Between Rivington and Chrystie, there is an innocuous corridor running amidst typical east village walk ups. Take four strides too many and one would miss the alley entirely; venture down the path however, and prepare for a truly satisfying and well rounded dining experience.
Freemans Restaurant endeavors to serve rustic cuisine in a colonial tavern turned hip Bowery hotspot. The restaurant largely succeeds in its pursuit. With exquisitely seasoned American staples and a beautiful decor, the only real downside to the Freemans experience is that too many people are aware of its existence.
Without a reservation, the food bloggers were twice denied a table. Thus, when our dear friend Lindsey was about to embark on her 25th year, the opportunity to kill two birds with one stone presented itself. We would celebrate her birthday and get a reservation at Freemans (they only accept reservations for parties of 6 or more). We called many weeks in advance and they were able to accommodate our party for July 3rd at 9pm.
When we arrived the joint was packed. We waited outside in the sweltering summer air for about twenty minutes and then we were ushered inside to our table. The AC cooled our skin and the beautiful people were easy on the eyes. The front bar's antique fixtures and dim lighting were juxtaposed with top shelf liquor and hipsters in fedoras. The tables in the front were way too close together for my taste which is why being led to the backroom so delighted me. We were led through the kitchen, past the waiters' lockers into what had to have been the best table in the house. A lone oak table sat in the middle of the private room. Beautiful plants adorned antique bookcases and kitchen shelves stocked with wine and liquor. After seating, our group really felt like we were being treated to a special evening in someone's colonial home.
The service was great, and the restaurant even accommodated a seventh and unexpected party guest. The waiter recommended some specialty cocktails and our evening began.
I had a Gatsby something-or-other and my friends got the Freemans Cocktail and the Grass Roots Sour. Although the list of ingredients was certainly impressive and exotic, for $12.00, the cocktails did not impress me that much. My Gatsby tasted like a gin and tonic flavored with ginger ale and I found myself wishing I just ordered a dirty martini like the b-day girl did.

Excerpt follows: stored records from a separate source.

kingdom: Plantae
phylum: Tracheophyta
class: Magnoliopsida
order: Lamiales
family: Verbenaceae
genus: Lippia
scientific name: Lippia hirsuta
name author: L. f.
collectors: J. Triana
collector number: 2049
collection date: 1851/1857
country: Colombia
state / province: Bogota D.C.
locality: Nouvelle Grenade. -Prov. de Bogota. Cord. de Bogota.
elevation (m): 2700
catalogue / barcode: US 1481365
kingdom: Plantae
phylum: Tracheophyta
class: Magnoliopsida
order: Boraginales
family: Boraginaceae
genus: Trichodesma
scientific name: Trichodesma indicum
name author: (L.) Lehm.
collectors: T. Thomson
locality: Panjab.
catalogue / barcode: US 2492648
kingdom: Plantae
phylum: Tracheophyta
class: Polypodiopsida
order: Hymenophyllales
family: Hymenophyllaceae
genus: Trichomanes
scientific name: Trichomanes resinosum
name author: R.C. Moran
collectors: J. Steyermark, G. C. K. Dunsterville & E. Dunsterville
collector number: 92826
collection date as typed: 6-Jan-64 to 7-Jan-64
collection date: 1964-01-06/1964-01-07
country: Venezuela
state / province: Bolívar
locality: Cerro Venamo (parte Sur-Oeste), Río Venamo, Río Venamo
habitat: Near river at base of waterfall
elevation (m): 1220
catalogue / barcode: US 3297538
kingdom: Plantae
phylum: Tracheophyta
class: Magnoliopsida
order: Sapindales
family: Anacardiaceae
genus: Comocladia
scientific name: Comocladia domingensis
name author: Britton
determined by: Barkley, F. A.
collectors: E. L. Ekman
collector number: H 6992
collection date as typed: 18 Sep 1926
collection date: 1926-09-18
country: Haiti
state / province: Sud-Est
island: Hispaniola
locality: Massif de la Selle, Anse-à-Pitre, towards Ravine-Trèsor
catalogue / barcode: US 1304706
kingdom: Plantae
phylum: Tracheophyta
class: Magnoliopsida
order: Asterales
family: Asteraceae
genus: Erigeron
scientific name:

The meal began with what I can only describe as two of the best appetizers I have ever had in my entire life. The healthy sized portion of mussels were so delicious that our entire group devoured them within a minute and we had to get more bread just to soak up the remaining juices. Next came the spinach artichoke dip served with mini toast. I am not usually a big fan of that dish as I find it is often too creamy for my liking. However, this dip was perfection. It was not creamy in the slightest and was seasoned with what I believe was wine, garlic and some spicy jazz. It was incredible and unlike any spinach artichoke dip you have ever had, I guarantee it.
MusselsThe entrees we ordered were the filet mignon, the trout, the chicken and the scallops. My chicken was jazzed up with a bbq sauce that had a great kick to it but it was not overwhelming. The brook trout was cooked to perfection and seasoned delicately. The dishes were on the smaller side. The chicken came with mustard potato salad and we ordered a side of spinach. I felt that the sides were uninspired, but the meat was so good that it was hard to notice.
Desserts were frankly very plain and probably overpriced, but the bananas foster with rum butterscotch was the highlight and we were glad we listened to the waiter's recommendation. The meal closed with cappuccinos and an iced coffee (which to my surprise is not something you are supposed to order at restaurants- feel free to comment on this issue below).
All in all, a lovely and memorable evening with great people and great food.